I found several definitions, but the one that I think is most suitable is the definition from the British Dictionary —healthy is the state of being bodily and mentally vigorous and free from disease. The definition penned by the World Health Organization (WHO) is “Health is a state of complete physical, mental and social well-being and not merely the absence of disease or infirmity.” And then when going to the Food and Drug Administration (FDA) for guidance, you may really be in a pickle. They currently allow use of the term “healthy” on product packaging only when products meet specific nutrient criteria, which now focus on limited levels of fat, cholesterol and sodium. Now in today’s environment of health and nutrition, the current FDA guide leaves several foods out that contain good and plenty of beneficial nutrients.
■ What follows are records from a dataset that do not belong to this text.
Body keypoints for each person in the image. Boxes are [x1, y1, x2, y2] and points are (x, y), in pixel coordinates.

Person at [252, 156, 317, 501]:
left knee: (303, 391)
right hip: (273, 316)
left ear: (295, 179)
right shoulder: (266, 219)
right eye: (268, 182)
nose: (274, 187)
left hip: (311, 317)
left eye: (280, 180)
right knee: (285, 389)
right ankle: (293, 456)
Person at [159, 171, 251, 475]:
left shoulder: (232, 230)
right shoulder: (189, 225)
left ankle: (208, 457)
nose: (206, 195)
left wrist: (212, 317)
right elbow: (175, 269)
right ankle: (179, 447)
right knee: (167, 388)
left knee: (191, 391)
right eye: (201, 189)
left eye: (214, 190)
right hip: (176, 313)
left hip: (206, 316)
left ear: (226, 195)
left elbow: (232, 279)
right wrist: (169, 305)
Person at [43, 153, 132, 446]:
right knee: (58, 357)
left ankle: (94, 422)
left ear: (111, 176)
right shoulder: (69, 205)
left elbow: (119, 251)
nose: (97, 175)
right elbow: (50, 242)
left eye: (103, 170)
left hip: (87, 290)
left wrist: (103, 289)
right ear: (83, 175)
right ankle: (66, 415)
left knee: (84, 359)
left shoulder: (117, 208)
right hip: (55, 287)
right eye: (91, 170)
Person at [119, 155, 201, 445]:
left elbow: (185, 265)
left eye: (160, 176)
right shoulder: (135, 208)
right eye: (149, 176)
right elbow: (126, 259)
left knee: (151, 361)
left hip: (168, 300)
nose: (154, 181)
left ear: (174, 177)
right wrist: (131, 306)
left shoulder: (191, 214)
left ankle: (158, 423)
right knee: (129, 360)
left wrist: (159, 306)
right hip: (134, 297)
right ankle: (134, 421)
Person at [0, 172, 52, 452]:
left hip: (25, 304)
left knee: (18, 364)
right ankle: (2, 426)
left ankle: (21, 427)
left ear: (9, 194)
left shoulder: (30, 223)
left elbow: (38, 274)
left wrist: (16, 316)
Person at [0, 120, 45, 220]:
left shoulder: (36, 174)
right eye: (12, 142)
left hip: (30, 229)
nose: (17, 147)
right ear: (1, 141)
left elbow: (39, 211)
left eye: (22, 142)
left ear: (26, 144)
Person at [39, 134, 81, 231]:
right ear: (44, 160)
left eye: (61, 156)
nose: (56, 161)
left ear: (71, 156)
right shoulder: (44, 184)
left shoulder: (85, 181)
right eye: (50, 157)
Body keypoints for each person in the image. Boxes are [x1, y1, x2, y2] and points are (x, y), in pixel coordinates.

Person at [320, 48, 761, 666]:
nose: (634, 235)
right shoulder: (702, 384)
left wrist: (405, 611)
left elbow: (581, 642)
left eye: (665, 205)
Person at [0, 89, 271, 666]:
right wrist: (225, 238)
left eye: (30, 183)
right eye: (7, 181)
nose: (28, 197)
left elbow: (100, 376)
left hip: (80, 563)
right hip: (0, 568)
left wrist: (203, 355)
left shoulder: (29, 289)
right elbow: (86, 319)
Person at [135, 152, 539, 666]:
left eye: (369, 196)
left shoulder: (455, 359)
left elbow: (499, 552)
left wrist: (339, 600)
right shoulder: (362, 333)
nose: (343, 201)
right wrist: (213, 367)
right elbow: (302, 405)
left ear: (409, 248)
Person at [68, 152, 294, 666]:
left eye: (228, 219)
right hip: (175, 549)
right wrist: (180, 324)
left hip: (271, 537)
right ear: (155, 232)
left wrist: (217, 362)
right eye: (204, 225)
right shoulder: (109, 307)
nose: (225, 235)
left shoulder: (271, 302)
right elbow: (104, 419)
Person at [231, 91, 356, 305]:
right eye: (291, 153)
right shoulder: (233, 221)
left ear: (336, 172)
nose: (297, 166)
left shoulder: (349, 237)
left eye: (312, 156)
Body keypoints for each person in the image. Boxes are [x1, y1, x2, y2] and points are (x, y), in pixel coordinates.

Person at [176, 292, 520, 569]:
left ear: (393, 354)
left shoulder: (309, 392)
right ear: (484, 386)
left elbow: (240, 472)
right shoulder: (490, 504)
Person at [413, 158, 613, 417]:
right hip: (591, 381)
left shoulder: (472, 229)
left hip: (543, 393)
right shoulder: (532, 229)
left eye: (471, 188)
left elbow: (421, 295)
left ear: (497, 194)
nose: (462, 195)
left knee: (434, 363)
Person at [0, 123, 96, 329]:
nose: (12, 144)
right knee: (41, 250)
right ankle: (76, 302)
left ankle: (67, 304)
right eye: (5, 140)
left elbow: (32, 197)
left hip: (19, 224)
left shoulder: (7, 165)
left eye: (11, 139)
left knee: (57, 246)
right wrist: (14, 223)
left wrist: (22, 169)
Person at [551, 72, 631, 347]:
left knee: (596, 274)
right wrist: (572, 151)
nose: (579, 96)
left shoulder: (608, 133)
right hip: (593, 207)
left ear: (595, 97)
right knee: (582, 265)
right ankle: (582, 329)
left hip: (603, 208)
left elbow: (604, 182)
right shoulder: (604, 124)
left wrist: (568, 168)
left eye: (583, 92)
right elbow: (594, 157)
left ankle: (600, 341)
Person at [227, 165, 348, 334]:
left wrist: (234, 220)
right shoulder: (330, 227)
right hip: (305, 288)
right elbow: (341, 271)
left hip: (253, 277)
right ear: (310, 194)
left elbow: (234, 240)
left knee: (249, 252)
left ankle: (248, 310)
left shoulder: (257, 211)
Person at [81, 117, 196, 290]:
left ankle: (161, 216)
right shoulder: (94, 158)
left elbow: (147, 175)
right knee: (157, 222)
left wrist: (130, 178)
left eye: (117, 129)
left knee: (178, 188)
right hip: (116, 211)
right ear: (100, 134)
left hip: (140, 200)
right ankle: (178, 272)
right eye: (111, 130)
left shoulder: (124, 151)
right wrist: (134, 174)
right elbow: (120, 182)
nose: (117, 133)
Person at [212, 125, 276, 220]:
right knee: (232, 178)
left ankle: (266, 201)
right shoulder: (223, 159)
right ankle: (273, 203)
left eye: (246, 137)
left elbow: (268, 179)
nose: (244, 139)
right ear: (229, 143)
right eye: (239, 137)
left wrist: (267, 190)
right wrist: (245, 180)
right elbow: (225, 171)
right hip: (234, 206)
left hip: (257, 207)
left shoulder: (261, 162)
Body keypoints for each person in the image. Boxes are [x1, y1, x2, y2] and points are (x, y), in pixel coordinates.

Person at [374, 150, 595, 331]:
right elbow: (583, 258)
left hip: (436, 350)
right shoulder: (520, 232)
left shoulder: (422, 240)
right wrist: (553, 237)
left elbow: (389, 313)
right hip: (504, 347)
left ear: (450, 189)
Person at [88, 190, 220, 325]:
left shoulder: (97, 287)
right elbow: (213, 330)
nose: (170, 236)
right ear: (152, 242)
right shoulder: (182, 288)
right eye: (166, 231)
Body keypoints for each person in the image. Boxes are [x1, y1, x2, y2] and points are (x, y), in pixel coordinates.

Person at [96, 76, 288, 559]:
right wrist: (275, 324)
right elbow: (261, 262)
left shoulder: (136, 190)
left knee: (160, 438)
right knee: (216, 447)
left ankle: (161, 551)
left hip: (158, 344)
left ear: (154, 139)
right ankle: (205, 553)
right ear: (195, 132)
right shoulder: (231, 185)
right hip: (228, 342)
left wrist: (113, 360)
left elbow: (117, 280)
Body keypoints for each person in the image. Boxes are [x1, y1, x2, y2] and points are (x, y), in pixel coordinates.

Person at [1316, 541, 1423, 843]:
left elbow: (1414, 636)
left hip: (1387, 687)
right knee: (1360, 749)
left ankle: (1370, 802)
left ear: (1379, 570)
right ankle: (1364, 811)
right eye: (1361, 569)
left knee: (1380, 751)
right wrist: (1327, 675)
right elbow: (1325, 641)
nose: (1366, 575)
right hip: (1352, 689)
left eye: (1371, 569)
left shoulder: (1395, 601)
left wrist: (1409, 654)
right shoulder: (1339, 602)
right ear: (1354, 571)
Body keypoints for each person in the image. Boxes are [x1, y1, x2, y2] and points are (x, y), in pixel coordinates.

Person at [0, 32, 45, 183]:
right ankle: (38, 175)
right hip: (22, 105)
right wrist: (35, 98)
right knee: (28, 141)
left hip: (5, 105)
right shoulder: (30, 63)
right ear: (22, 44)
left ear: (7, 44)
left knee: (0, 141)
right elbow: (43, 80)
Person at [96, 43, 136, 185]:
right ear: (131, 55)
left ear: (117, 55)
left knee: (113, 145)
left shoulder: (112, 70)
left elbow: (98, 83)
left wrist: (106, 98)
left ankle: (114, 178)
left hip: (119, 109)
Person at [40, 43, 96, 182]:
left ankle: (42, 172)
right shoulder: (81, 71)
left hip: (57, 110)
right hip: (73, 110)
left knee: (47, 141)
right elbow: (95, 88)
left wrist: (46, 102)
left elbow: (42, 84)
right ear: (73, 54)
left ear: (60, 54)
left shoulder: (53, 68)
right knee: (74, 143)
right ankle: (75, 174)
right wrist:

Almonds, avocado and salmon miss the mark according to the FDA. Here is an overview of what these foods bring to the health table.
Almonds are powerhouses of nutrients. Of the tree nuts, ounce for ounce, almonds are the most nutrient-dense. They contain protein, fiber, calcium, vitamin E, riboflavin and niacin.
A one-ounce serving has 13 grams of “good” unsaturated fats, and only1 gram of saturated fat. They are cholesterol and gluten free. Almonds are also rich in magnesium, which aids in heart health and lowering blood pressure. Additionally, several research studies have shown that these nuts can be effective in reducing bad cholesterol and preserving healthy cholesterol.
Avocado which is a fruit contains almost 20 vitamins and minerals in each serving. Nutrient content of this produce item includes potassium which can aid in controlling blood pressure and folate which is key in cell repair and during pregnancy. Avocados are high in fat and calories so it is important to stick to the recommended serving size which is 1/5 or 1-ounce of a medium avocado. Two to three thin slices or 2 tablespoons of mashed avocado will give the correct amount. Avocados are also high in antioxidants which contribute to cell health.
Salmon is a higher fat fish, and it’s the fat which contains omerga-3 fatty acids making this seafood a good choice. The benefits of omega 3 fatty acids, good fats are lower risk of arthritis, cancer, and heart disease. These fats also have positive effects on memory, performance and behavior. Research has also shown promising results from omega 3 fatty acids in studies of depression and attention deficit hyperactivity disorder (ADHD) The American Heart Association recommends eating 3.5-ounce portions of fish such as salmon at least twice a week.
These foods may not have a seat at today’s FDA table of healthy foods. However, after taking a look at their nutrient make-up and the perspective on health and wellness in the 21st century; it looks like the regulatory agency will revisit the topic of what’s healthy. As for me, I’ll leave each of those foods on my list of good and healthy things to eat.
Take Away: It is important to learn the facts and nutrients food items will bring to the table to ensure you are making wise choices and including a variety of in foods in your diet.